- The Washington Times - Wednesday, December 20, 2006

Georgetown is beginning to dominate with depth.

On a night when neither of its frontcourt stalwarts was in fine form, Georgetown flourished thanks to some of the squad’s lower-profile pieces.

Driven by a career performance from freshman forward DaJuan Summers, the deadly efficiency of junior Jonathan Wallace and a second-half spark from Patrick Ewing Jr., the Hoyas throttled Towson 69-41 last night at Verizon Center.

Georgetown (8-3), which has won four straight by an average margin of 31 points since falling out of the national rankings after back-to-back losses to Oregon and Duke, faces Navy on Saturday before breaking for the holidays.

Neither workhorse center Roy Hibbert, the team’s leading scorer this season, nor dynamic point forward Jeff Green looked particularly interested in the visitors from the Colonial Athletic Association for most of last night’s action. Hibbert (six points) missed a pair of early layups and then found himself on the bench in foul trouble for all but 17 minutes. And despite his solid final line, Green (12 points, six rebounds, five assists) also lacked his customary fire, committing four turnovers and playing somewhat passively.
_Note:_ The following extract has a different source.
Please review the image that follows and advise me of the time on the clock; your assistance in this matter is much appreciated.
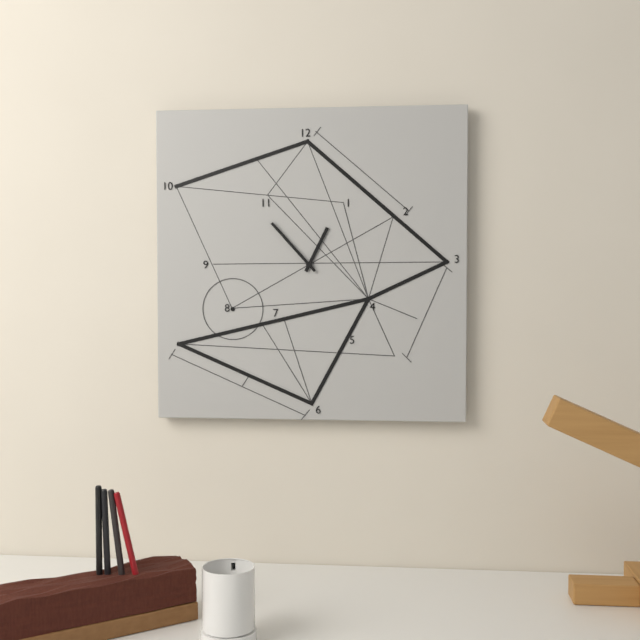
12:53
Earlier this season, Georgetown withered when Hibbert and Green struggled. Thankfully for the Hoyas, other options presented themselves against the plucky Tigers (5-5) last night, taking turns as heroes for coach John Thompson III.

Wallace, the team’s steady third-year starter at the point, was the first to shoulder the load. Wallace drilled all four of his first-half shots (all 3-pointers) to stake the Hoyas to a 34-26 lead at intermission and finished the game 5-for-5 from the field with 14 points, four assists and only one turnover.

Ewing picked up the slack in the second half, keying a run that helped the Hoyas turn an eight-point game at halftime into a 53-36 rout at the 9:04 mark.

“I think Patrick has been spectacular in three straight games for us,” Thompson said after watching the junior transfer from Indiana score six points in just nine minutes. “When he was put into the game is when we really played. That’s when we really blew it out and built a nice lead.”

Finally, Summers was a steady performer on the wing despite his youth whenever the Hoyas needed a basket. The team’s top recruit and a Baltimore native, the 6-foot-8, 241-pound forward made seven of nine shots (including four 3-pointers) en route to an 18-point performance that bettered his previous high (vs. Fairfield) by a point.

Summers also contributed significantly on the defensive end, where his length kept Towson sniper Gary Neal (26 points) at bay after the 6-4 senior guard torched the Hoyas for 17 first-half points.

“Did anyone guard Gary Neal all night?” Thompson asked jokingly, refusing to heap defensive praise on anyone after Neal shredded his charges.

In startling contrast to the deep and dangerous Georgetown roster, however, Towson had no offensive options other than Neal. And after single-handedly keeping Towson within striking distance until intermission, a tiring Neal and the Tigers quickly faded.

The Tigers scored just 15 points in the second half and finished with the program’s lowest scoring output since managing just 37 points vs. UNC Wilmington in January 2002. Subtract Neal’s baskets and the rest of the Tigers were 5-for-33 from the field (15.2 percent).

Georgetown, meanwhile, struck efficiently from all quarters, shooting 58.7 percent for the game and closing the night on an exclamatory 16-3 run powered by Summers, fellow freshman Vernon Macklin (five points, four rebounds) and Tyler Crawford (six points, four assists).

“Earlier in the season, I think the whole burden was on [Green and Hibbert], and I think that’s changing,” Thompson said. “We are becoming deeper. Guys are growing and adjusting, learning how to contribute. It’s a process.”